The Trouble with Strategic Planning

Photo by D Ross

The State of Oregon issued an RFP (request for proposal) in July for strategic planning. Firms that meet the criteria will enter a preapproved pool to support agencies, commissions and school boards. In preparing my proposal, I dug into the difference between typical planning and the approach I now vow by … 

In 2017 I attended a professional development workshop in Vermont. At the end of the first day I had an epiphany. Most strategists miss the boat during strategic planning engagements. They chase trends. Mine for associations. Manufacture concepts. Most woeful of all, limit themselves to comparative thinking. They miss rich details that are right under their noses. They’re doing strategic planning all wrong.

Strategists have not been thinking originally. Which means we have not been teaching our clients how to think originally about their business and their strategy.

So, I changed how I work.

Stop solving problems and focus on what you want

I made a decision to make the study of reality a priority. Seeing what is really going on – operationally, inter-personally, with customers and prospects, and inside the hearts of leaders. It amounts to a rigorous, non-nonsense scan of the current operating state. This meant leaving behind the seduction of merely fixing something that someone considers a problem. Unlike most consultants, I’m no longer drawn to problems I can fix. Even if a client thinks that’s the place to begin, it’s a weak angle.

The better starting point is, “What do you want to create?” The answer may not roll off their tongue but together we can unearth what they genuinely want to bring into the world.

And then we can get to work. Honestly assessing the causal factors of the current situation. Contrasting those structures to the desired state. Clarifying options. Mapping the path forward. And building accountabilities so the work gets done.

Strategy isn’t difficult

Contrary to what everyone’s been told, strategy is simple. Organizations exist for a reason, a purpose. Strategy is about how they fulfill their purpose. Strategy answers the question, “How will the organization generate value?” Without a purpose and absent the generation of value, no organization is viable.

Most firms that offer strategic planning have long and involved processes. They can take months. Lots of meetings. Rounding up information that may or may not be relevant. Charts. Reports. Document trails. Six figure invoices on engagements that could be done better for one quarter the price.

In 2017 I began insisting on short engagements with deep thinking. It’s a method that is focused, inclusive, unambiguous and quick. What’s left at the end is an elegant strategy – straightforward and memorable. And highly actionable. Everyone knows their part and is equipped to keep it up to date based on reality as it changes and evolves.

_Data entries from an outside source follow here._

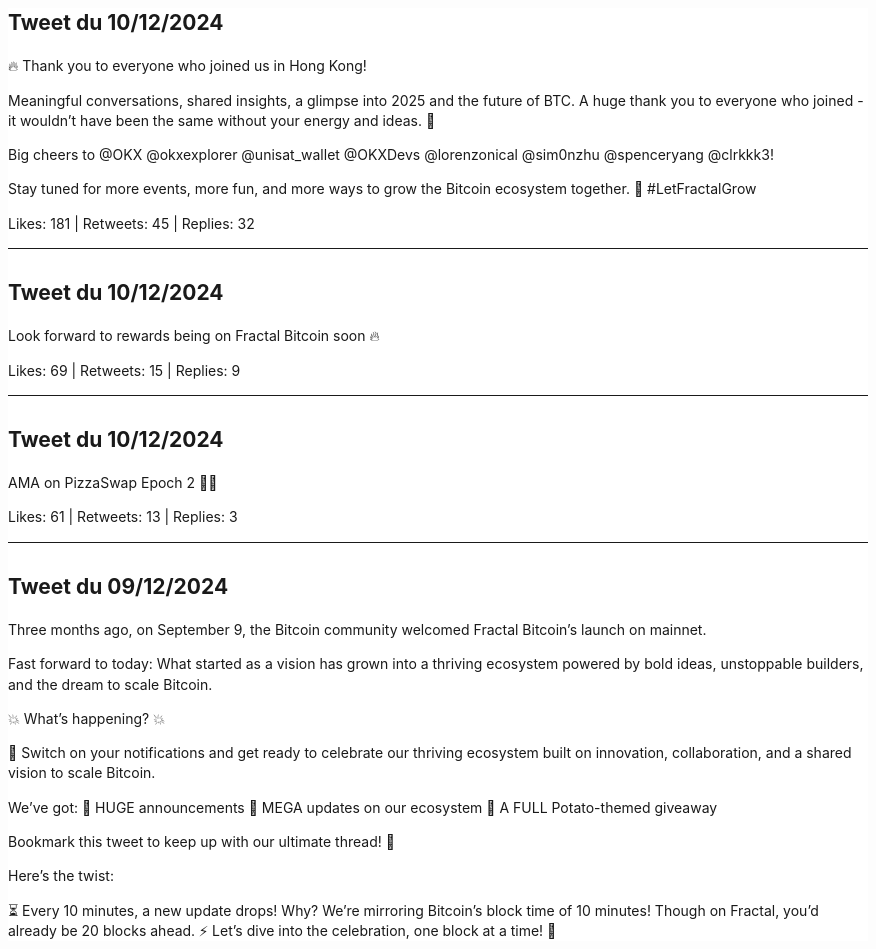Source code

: ## Tweet du 10/12/2024

🔥 Thank you to everyone who joined us in Hong Kong!

Meaningful conversations, shared insights, a glimpse into 2025 and the future of BTC. A huge thank you to everyone who joined - it wouldn’t have been the same without your energy and ideas. 🙌

Big cheers to @OKX @okxexplorer @unisat_wallet @OKXDevs @lorenzonical @sim0nzhu @spenceryang @clrkkk3!

Stay tuned for more events, more fun, and more ways to grow the Bitcoin ecosystem together. 🌟
#LetFractalGrow

Likes: 181 | Retweets: 45 | Replies: 32

---

## Tweet du 10/12/2024

Look forward to rewards being on Fractal Bitcoin soon 🔥

Likes: 69 | Retweets: 15 | Replies: 9

---

## Tweet du 10/12/2024

AMA on PizzaSwap Epoch 2 👏🔥

Likes: 61 | Retweets: 13 | Replies: 3

---

## Tweet du 09/12/2024

Three months ago, on September 9, the Bitcoin community welcomed Fractal Bitcoin’s launch on mainnet.

Fast forward to today: What started as a vision has grown into a thriving ecosystem powered by bold ideas, unstoppable builders, and the dream to scale Bitcoin.

💥 What’s happening? 💥

🔔 Switch on your notifications and get ready to celebrate our thriving ecosystem built on innovation, collaboration, and a shared vision to scale Bitcoin.

We’ve got:
🔗 HUGE announcements
🎉 MEGA updates on our ecosystem
🥔 A FULL Potato-themed giveaway

Bookmark this tweet to keep up with our ultimate thread! 📌

Here’s the twist:

⏳ Every 10 minutes, a new update drops!
Why? We’re mirroring Bitcoin’s block time of 10 minutes!
Though on Fractal, you’d already be 20 blocks ahead. ⚡
Let’s dive into the celebration, one block at a time! 🥳
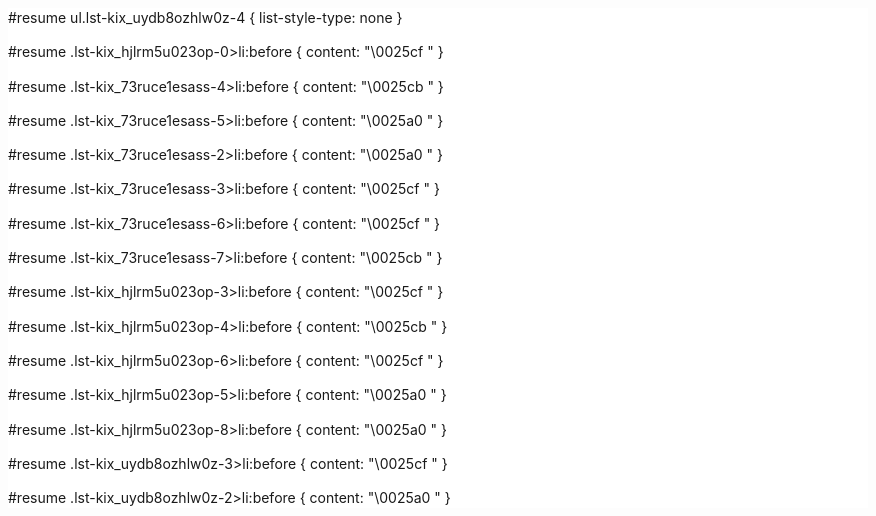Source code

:   #resume ul.lst-kix_uydb8ozhlw0z-4 {
    list-style-type: none
  }

  #resume .lst-kix_hjlrm5u023op-0>li:before {
    content: "\0025cf  "
  }

  #resume .lst-kix_73ruce1esass-4>li:before {
    content: "\0025cb  "
  }

  #resume .lst-kix_73ruce1esass-5>li:before {
    content: "\0025a0  "
  }

  #resume .lst-kix_73ruce1esass-2>li:before {
    content: "\0025a0  "
  }

  #resume .lst-kix_73ruce1esass-3>li:before {
    content: "\0025cf  "
  }

  #resume .lst-kix_73ruce1esass-6>li:before {
    content: "\0025cf  "
  }

  #resume .lst-kix_73ruce1esass-7>li:before {
    content: "\0025cb  "
  }

  #resume .lst-kix_hjlrm5u023op-3>li:before {
    content: "\0025cf  "
  }

  #resume .lst-kix_hjlrm5u023op-4>li:before {
    content: "\0025cb  "
  }

  #resume .lst-kix_hjlrm5u023op-6>li:before {
    content: "\0025cf  "
  }

  #resume .lst-kix_hjlrm5u023op-5>li:before {
    content: "\0025a0  "
  }

  #resume .lst-kix_hjlrm5u023op-8>li:before {
    content: "\0025a0  "
  }

  #resume .lst-kix_uydb8ozhlw0z-3>li:before {
    content: "\0025cf  "
  }

  #resume .lst-kix_uydb8ozhlw0z-2>li:before {
    content: "\0025a0  "
  }
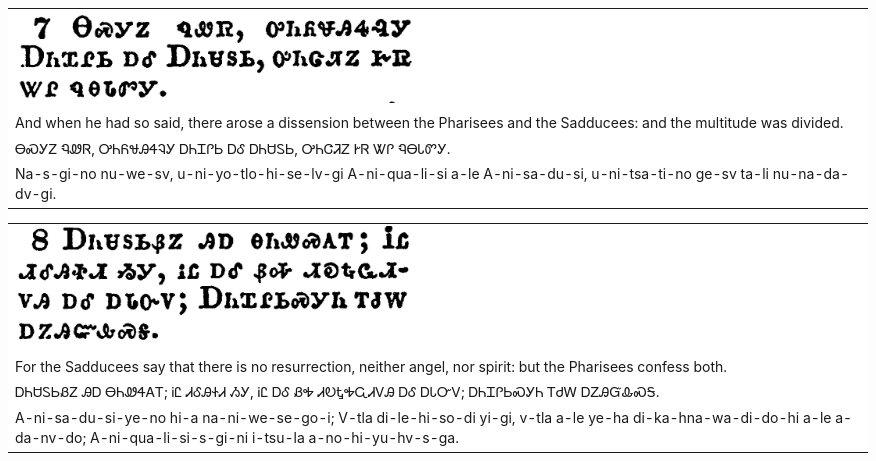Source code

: <table>
<tbody>
<tr class="odd">
<td><a href="052307.png"><img src="052307.png" width="400" /></a></td>
</tr>
<tr class="even">
<td>And when he had so said, there arose a dissension between the Pharisees and the Sadducees: and the multitude was divided.</td>
</tr>
<tr class="odd">
<td>ᎾᏍᎩᏃ ᏄᏪᏒ, ᎤᏂᏲᏠᎯᏎᎸᎩ ᎠᏂᏆᎵᏏ ᎠᎴ ᎠᏂᏌᏚᏏ, ᎤᏂᏣᏘᏃ ᎨᏒ ᏔᎵ ᏄᎾᏓᏛᎩ.</td>
</tr>
<tr class="even">
<td>Na-s-gi-no nu-we-sv, u-ni-yo-tlo-hi-se-lv-gi A-ni-qua-li-si a-le A-ni-sa-du-si, u-ni-tsa-ti-no ge-sv ta-li nu-na-da-dv-gi.</td>
</tr>
</tbody>
</table>

<table>
<tbody>
<tr class="odd">
<td><a href="052308.png"><img src="052308.png" width="400" /></a></td>
</tr>
<tr class="even">
<td>For the Sadducees say that there is no resurrection, neither angel, nor spirit: but the Pharisees confess both.</td>
</tr>
<tr class="odd">
<td>ᎠᏂᏌᏚᏏᏰᏃ ᎯᎠ ᎾᏂᏪᏎᎪᎢ; ᎥᏝ ᏗᎴᎯᏐᏗ ᏱᎩ, ᎥᏝ ᎠᎴ ᏰᎭ ᏗᎧᎿᎭᏩᏗᏙᎯ ᎠᎴ ᎠᏓᏅᏙ; ᎠᏂᏆᎵᏏᏍᎩᏂ ᎢᏧᎳ ᎠᏃᎯᏳᎲᏍᎦ.</td>
</tr>
<tr class="even">
<td>A-ni-sa-du-si-ye-no hi-a na-ni-we-se-go-i; V-tla di-le-hi-so-di yi-gi, v-tla a-le ye-ha di-ka-hna-wa-di-do-hi a-le a-da-nv-do; A-ni-qua-li-si-s-gi-ni i-tsu-la a-no-hi-yu-hv-s-ga.</td>
</tr>
</tbody>
</table>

Address adaptive and technical challenges

The Practice of Adaptive Leadership, by Ronald Heifetz, Alexander Grashow and Marty Linsky, reminds us that with change comes risk. And loss.

When planning, it’s vital to recognize the difference between a technical challenge and adaptive one. For a technical challenge, the path forward is usually obvious. For an adaptive challenge, new learning is required for many if not all stakeholders involved. It’s an iterative process, not linear. You can see a few steps ahead but probably not clear through to the finish line. Strategic planning easily accommodates this reality if it’s structured to do so with feedback loops, real-time adjustments and clear accountabilities for testing, sharing and learning. To address adaptive challenges, the process becomes as important as the desired outcome.

Important distinctions such as these can be codified during planning. And when the planning process is straight about the nature of change, it frees people to approach their roles with realism and fortitude.

Ultimately, people who experience straightforward planning processes gain a big leg up. They learn how to constructively challenge assumptions and test interpretations. They discover new modes of decision-making. That, in turn, allows team norms and protocols to naturally evolve and mature — an invaluable side benefit that strengthens performance for both individuals and the group.